Berufskompetenz entfalten

«Ich bin sehr zufrieden. Sowohl Kandidierende wie Publikum haben einen interessanten Wettbewerb erlebt. Die Ansprüche und Unterschiede in der Betreuung wurden sichtbar. Für mich ist klar, ein Anfang ist gemacht. Es wird weitergehen.» sagt Projektleiterin Christine Schaffner. «Mit der Meisterschaft soll der Beruf auf eine spannende Weise in der Öffentlichkeit gezeigt und bekannt gemacht werden. Fa-Best unterstützt die Weiterentwicklung und ist eine Plattform, wo junge Berufspraktiker ihre Leistungsbereitschaft zeigen. Dadurch beweisen sie Mut und gewinnen an Selbstvertrauen. Und sie können ihre Berufskompetenz noch besser entfalten.»

Die Teilnehmer absolvieren ihren Wettbewerb.

Die Teilnehmer absolvieren ihren Wettbewerb.

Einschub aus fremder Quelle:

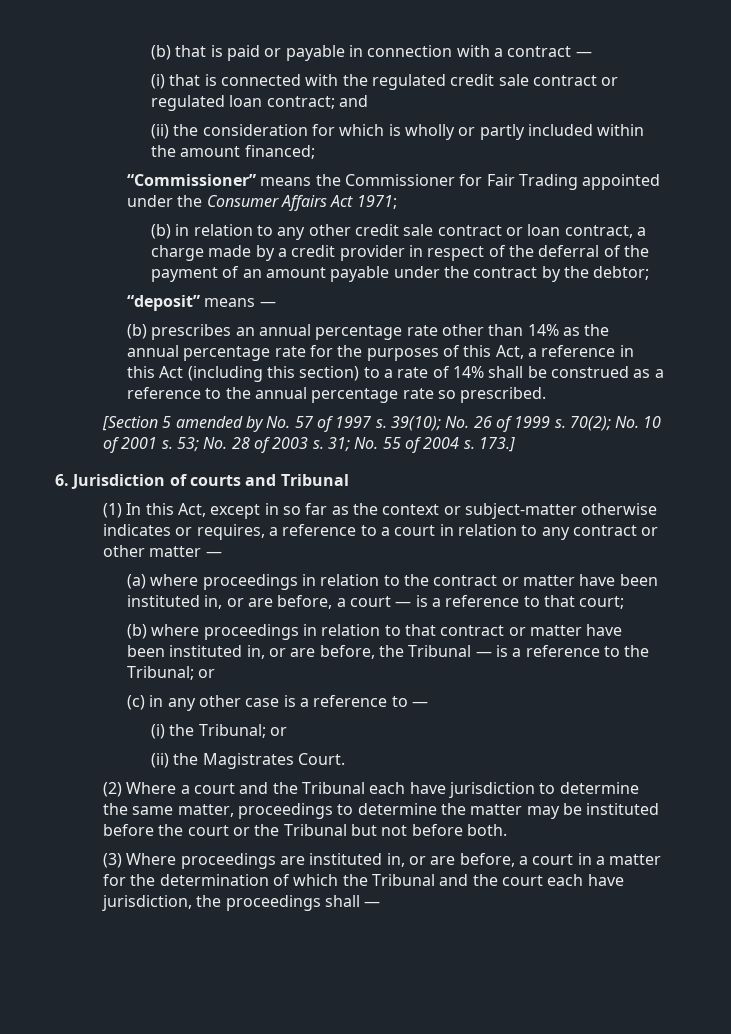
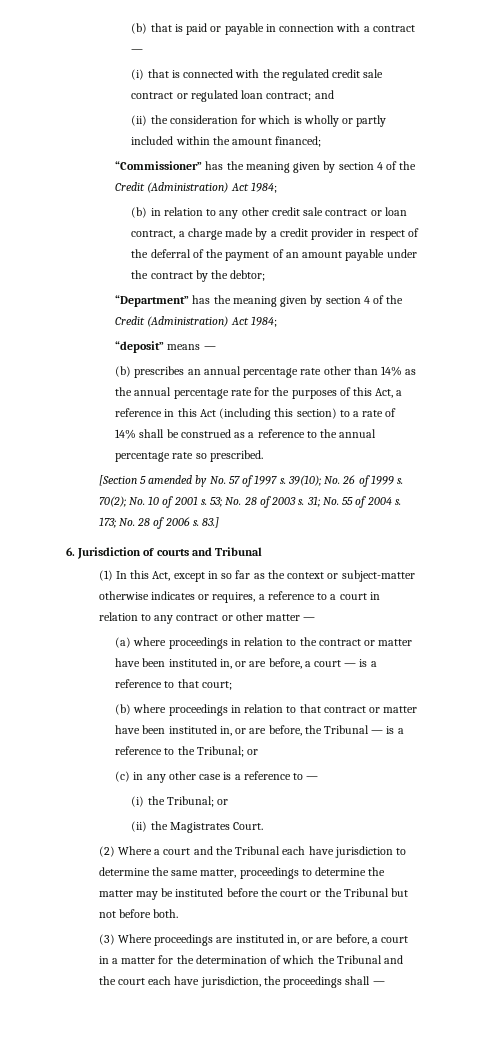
[260,174,661,190] [127,195,397,211] means the Commissioner for Fair Trading appointed under the Consumer Affairs Act 1971; -> [205,161,417,173] [115,182,277,193] has the meaning given by section 4 of the Credit (Administration) Act 1984;
(650, 273) none -> [115,295,404,307] [115,316,277,327] // “Department” has the meaning given by section 4 of the Credit (Administration) Act 1984;
[478,437,515,452] 173.] -> [98,517,220,529] 173; No. 28 of 2006 s. 83.]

(Bild: Aura/ Emanuel Ammon)

Beruf auch in Zukunft gefragt

Mit der Organisation und der Durchführung der regionalen Berufsmeisterschaften Fa-Best wollen die Verantwortlichen das Berufsfeld stärken. Fachpersonen Betreuung wissen, wie sie mit Know-how und Einfühlungsvermögen Kinder, Betagte und Menschen mit einer Behinderung bestmöglich betreuen können. Sie sind auch in Zukunft gefragt: Laut einer Studie werden bis ins Jahr 2024 rund 45’000 bis 59’000 zusätzliche Fachpersonen im Sozialbereich benötigt.